True Story: MediSecure — A Small Business Collapsed After a Vendor’s Breach
Australian prescription provider MediSecure, a small health tech company, was forced to shut down weeks after a third-party vendor’s systems were hacked, exposing sensitive health data. The reputational and regulatory fallout was too much for the small firm to survive.
👉 Lesson: A partner’s weakness can become your downfall. Small businesses are not “too small to be targeted.”
What If a Vendor Fails the Test?
Ask if they’re willing to improve (e.g., add encryption, MFA, incident protocols).
Negotiate terms: faster breach notification, liability carve-outs.
Walk away if the risk is too high—protecting your business is not being “difficult,” it’s smart.
Conclusion
Vetting isn’t about turning into a tech detective. It’s about asking the right, clear questions—and expecting real, documented answers. You’re building a shield, one thoughtful question at a time.
Next step: When a new vendor or platform reaches out, pick two questions from the checklist below—ask “Do you have a tested incident response plan?” or “Is data encrypted at rest and in transit?”—and see where the conversation goes. You’ll learn more than you expect—and you’re protecting your business without needing an IT degree.
✅ Vendor Cybersecurity Vetting Checklist
Use this checklist every time you evaluate a new partner, supplier, or platform.
1. Incident Response Plan
Do you have a documented incident response plan?
How quickly will you notify us if there’s a breach (24–72 hours)?
Who is responsible for managing security incidents?
2. Encryption & Access Controls
Is all sensitive data encrypted in transit?
Is data encrypted at rest?
Do you enforce multi-factor authentication (MFA) for staff access?
3. Third-Party Verification
Do you undergo independent security audits (SOC 2, ISO 27001, PCI DSS, HIPAA, etc.)?
Can you provide proof or a summary of compliance?

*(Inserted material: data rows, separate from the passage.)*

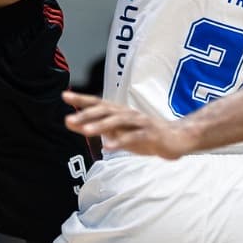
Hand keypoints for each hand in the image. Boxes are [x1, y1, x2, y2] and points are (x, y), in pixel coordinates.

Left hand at [63, 92, 193, 158]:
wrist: (177, 138)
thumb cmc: (144, 135)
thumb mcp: (117, 132)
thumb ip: (96, 128)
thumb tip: (70, 122)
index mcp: (120, 112)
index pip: (98, 103)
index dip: (82, 100)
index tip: (65, 96)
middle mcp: (128, 114)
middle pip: (106, 111)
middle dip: (87, 114)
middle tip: (70, 119)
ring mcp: (140, 123)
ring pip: (118, 122)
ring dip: (101, 126)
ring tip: (85, 131)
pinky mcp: (150, 134)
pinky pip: (134, 137)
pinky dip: (121, 141)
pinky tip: (109, 147)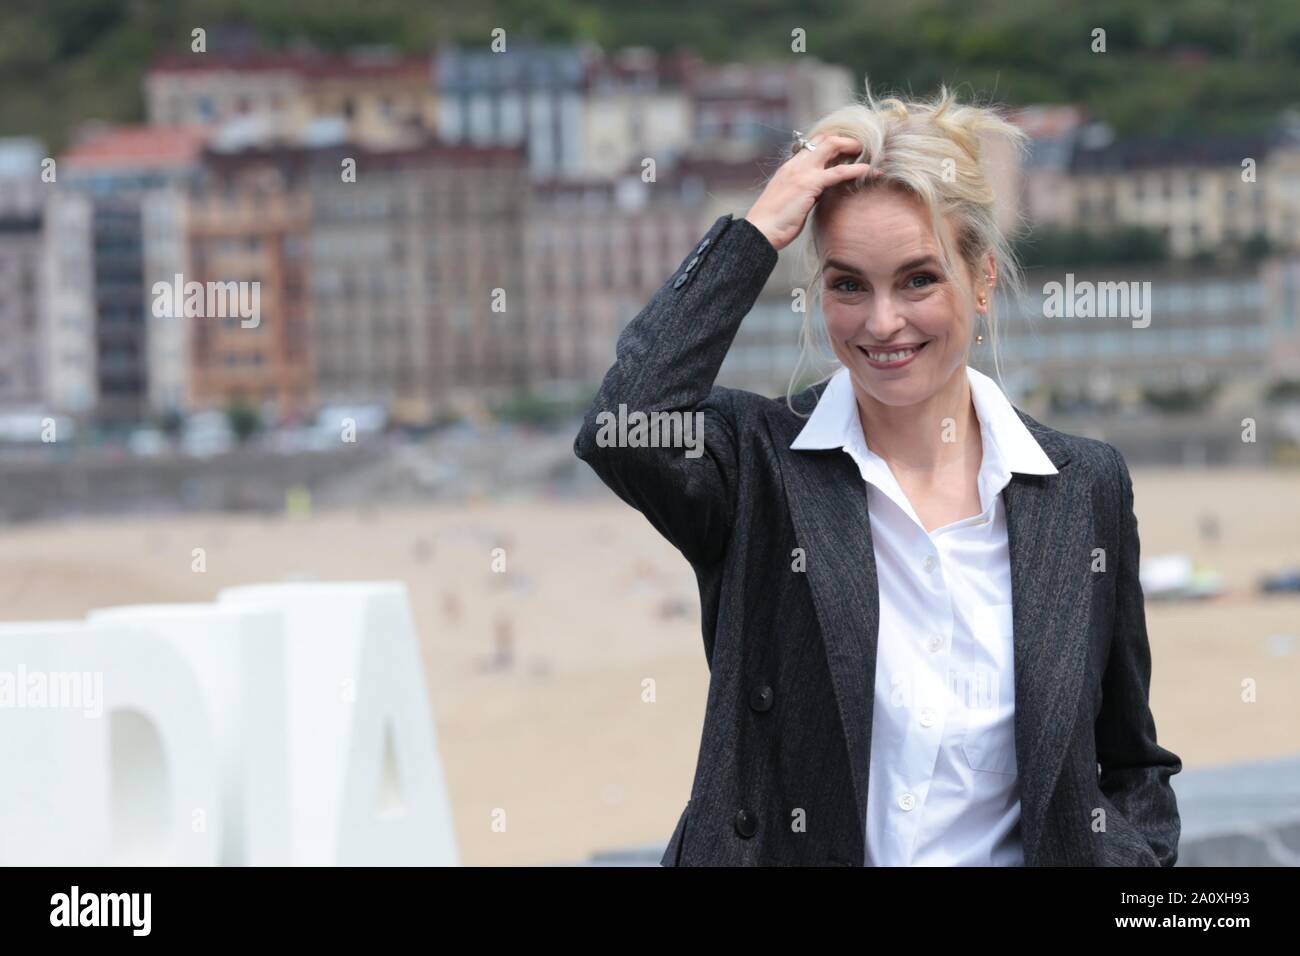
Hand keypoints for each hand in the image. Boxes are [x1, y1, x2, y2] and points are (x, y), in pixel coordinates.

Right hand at [744, 135, 875, 252]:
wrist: (760, 231)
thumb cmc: (772, 223)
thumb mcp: (789, 202)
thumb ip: (804, 193)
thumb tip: (818, 195)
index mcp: (789, 168)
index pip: (812, 145)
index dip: (831, 143)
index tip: (846, 150)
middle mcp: (795, 165)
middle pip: (823, 139)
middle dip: (844, 140)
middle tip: (860, 147)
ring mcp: (802, 172)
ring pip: (832, 147)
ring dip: (852, 147)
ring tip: (868, 154)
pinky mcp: (809, 184)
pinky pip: (837, 172)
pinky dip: (855, 169)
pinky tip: (867, 171)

Do you perform penetration testing or use a bug bounty program to test your systems?
4. Data Handling
What data do you collect and why?
Who on your team can access it, and how is access limited?
How long do you retain our data after we stop working together?
5. Contracts & SLAs
Does the contract mention data security obligations?
Are breach notification timelines spelled out?
Is there clarity about liability in case of a breach?
✨ Pro Tip: Keep a simple vendor log (Google Sheet or doc) where you write down their answers and the date. Review annually because things change.